▶ Selected extract

On Feb 6, 5:18 pm, David Nolen <dnolen.li...@gmail.com> wrote:
> > I built 4 iterations of a model/protocol/thing system, accumulating
> > more requirements for it with each iteration. This discussion has had
> > the nice side-effect of grooming my requirements into a tidy state
> > that I can use for reference. What I'm doing next is stripping out all
> > of the m/p/t stuff and implementing the application in question
> > without any of it, to see which of the requirements are really
> > requirements.
>
> Yes, I myself have found it tricky coming up with something that doesn't go
> too far against the grain of the language.
>
> On the subject of Spinoza, when I read through the source, it reads
>
> > like a recapitulation of parts of tinyclos. tinyclos has the virtue of
> > presenting a reasonably complete metaobject protocol that can be used
> > to implement arbitrary OOP features. Maybe you don't want everything
> > in tinyclos, and maybe you don't want to do things in Spinoza the same
> > way that tinyclos does them, but if implementing a CLOS-like object
> > system, it still seems useful to compare the implementation to
> > tinyclos, if nothing else, to clarify the differences between what it
> > does and what is natural or convenient in Clojure.

▶ Information

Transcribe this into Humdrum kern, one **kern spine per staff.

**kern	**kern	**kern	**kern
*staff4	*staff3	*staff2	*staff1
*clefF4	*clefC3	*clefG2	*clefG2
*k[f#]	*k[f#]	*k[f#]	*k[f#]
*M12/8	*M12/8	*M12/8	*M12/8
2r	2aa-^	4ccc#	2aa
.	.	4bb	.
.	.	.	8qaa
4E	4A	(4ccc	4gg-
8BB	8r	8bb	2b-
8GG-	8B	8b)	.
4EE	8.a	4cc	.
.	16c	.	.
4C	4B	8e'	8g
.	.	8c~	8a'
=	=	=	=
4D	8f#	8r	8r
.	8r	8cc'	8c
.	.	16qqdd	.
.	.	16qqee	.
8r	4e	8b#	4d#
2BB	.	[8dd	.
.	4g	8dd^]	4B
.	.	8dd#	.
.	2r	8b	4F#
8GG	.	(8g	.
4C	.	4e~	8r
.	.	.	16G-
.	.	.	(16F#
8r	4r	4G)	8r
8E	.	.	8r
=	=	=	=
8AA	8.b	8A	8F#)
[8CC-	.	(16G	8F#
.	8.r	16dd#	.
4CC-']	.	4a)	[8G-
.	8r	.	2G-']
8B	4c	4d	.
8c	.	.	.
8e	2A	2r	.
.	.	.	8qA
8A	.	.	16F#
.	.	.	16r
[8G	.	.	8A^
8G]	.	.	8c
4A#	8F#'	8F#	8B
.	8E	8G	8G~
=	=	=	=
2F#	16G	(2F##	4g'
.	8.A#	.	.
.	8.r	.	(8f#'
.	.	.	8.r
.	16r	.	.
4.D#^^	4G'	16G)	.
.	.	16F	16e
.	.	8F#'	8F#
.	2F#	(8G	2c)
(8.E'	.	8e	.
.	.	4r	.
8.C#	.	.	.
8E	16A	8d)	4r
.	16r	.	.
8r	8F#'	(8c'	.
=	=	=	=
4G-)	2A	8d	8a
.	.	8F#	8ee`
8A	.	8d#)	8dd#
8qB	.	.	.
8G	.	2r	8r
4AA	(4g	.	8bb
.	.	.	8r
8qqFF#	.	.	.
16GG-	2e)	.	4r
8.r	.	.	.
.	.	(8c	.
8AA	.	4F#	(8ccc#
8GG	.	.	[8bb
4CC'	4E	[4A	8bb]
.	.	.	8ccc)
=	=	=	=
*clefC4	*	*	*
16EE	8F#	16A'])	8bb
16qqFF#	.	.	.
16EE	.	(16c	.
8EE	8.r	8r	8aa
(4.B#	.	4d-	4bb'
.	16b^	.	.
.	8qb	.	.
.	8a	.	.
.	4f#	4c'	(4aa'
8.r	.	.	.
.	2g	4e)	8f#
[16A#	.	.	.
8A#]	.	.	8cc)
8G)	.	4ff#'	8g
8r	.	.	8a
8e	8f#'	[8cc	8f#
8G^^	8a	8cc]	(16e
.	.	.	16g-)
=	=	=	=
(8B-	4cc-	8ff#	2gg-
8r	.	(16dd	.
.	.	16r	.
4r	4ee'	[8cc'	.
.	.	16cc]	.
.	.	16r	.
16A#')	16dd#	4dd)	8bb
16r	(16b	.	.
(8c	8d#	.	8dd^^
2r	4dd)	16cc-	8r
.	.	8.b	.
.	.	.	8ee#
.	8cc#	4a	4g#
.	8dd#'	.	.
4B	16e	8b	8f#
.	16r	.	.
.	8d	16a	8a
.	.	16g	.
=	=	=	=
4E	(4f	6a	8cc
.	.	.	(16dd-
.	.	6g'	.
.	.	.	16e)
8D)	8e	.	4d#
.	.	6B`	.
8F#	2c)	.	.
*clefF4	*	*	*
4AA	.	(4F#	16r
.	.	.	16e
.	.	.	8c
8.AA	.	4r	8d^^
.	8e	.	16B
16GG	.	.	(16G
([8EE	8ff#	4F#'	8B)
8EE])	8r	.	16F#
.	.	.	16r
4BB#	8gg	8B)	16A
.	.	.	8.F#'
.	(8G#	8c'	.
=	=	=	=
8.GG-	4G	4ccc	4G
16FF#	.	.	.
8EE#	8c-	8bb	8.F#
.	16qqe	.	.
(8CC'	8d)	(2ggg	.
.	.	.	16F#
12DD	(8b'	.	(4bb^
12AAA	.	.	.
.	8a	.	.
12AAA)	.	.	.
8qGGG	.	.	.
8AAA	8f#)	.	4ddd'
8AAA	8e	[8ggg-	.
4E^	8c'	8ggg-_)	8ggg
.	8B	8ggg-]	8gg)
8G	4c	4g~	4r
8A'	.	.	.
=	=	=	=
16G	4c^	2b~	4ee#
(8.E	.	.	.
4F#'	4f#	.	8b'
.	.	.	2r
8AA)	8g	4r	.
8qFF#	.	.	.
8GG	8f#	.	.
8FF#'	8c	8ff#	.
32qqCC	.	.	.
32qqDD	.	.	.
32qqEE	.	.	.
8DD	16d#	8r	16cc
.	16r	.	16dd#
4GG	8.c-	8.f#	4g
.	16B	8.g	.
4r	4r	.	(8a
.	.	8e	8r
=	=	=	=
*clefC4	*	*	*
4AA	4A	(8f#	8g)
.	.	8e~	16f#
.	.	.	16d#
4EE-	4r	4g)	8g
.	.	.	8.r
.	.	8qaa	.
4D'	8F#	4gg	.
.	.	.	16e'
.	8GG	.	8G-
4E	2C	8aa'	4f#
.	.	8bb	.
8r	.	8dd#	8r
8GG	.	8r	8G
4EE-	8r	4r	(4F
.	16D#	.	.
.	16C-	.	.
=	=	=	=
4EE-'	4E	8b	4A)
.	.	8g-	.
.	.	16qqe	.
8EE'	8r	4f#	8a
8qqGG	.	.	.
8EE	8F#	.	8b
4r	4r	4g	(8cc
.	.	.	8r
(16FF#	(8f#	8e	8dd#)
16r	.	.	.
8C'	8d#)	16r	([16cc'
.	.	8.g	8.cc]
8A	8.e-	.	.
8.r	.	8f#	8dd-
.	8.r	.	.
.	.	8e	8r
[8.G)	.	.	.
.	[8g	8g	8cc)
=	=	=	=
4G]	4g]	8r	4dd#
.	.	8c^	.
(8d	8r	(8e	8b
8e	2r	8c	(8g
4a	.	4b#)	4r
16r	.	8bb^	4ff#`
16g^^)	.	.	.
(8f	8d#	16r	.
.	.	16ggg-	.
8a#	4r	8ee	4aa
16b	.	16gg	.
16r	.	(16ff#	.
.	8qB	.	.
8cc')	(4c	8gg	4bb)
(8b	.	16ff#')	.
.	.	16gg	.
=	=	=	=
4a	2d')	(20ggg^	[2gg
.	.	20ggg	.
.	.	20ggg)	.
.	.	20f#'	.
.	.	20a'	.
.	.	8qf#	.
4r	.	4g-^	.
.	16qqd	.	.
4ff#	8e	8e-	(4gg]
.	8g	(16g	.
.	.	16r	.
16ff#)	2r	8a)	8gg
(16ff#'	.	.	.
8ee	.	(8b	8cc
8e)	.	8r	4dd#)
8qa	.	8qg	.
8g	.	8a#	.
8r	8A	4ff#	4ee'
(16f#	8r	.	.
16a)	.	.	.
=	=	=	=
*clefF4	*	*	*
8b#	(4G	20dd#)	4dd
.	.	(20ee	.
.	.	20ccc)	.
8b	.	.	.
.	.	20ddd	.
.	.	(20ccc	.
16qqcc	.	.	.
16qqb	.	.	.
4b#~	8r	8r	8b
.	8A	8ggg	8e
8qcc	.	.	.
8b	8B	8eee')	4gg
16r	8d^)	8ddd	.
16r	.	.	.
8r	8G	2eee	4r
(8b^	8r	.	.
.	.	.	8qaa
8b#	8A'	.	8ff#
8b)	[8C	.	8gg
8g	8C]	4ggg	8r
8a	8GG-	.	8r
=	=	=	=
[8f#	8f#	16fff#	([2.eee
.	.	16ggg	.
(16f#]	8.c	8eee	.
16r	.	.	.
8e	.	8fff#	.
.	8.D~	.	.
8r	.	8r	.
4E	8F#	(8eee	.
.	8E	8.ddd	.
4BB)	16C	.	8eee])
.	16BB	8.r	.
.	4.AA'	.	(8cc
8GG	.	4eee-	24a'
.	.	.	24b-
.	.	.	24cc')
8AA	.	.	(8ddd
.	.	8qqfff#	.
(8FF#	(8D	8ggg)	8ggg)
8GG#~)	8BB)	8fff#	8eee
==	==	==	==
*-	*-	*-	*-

▶ Activities
1) Repeat word for word the stretch of the Clojure mailing-list message from "On Feb 6, 5:18 pm, David" through "of the language.".
2) Go on with the Clojure mailing-list message about Spinoza and tinyclos, picking up after its final sentence.
The records come from a separate source.

▶ Answers to the problems
1)
On Feb 6, 5:18 pm, David Nolen <dnolen.li...@gmail.com> wrote:
> > I built 4 iterations of a model/protocol/thing system, accumulating
> > more requirements for it with each iteration. This discussion has had
> > the nice side-effect of grooming my requirements into a tidy state
> > that I can use for reference. What I'm doing next is stripping out all
> > of the m/p/t stuff and implementing the application in question
> > without any of it, to see which of the requirements are really
> > requirements.
>
> Yes, I myself have found it tricky coming up with something that doesn't go
> too far against the grain of the language.

2)
>
> Thanks for the discussion and the reference.  I'll definitely check it out
> tinyclos.

For what it's worth, I am now working with an iteration of the m/p/t
code that includes an extremely simple implementation of models and
things. Protocols are specified in extensive detail, but not yet
implemented in the working version.

Serialization of protocols may be an issue. In the current code,
models, protocols, and things are all anonymous objects, and protocols
contain code for their methods. It's hard to see how to serialize and
deserialize protocols without turning it into a class loader issue,
since protocols contain functions. That's the main reason protocols
are not yet implemented; I'm giving it a few days while I think about
the requirements and ramifications.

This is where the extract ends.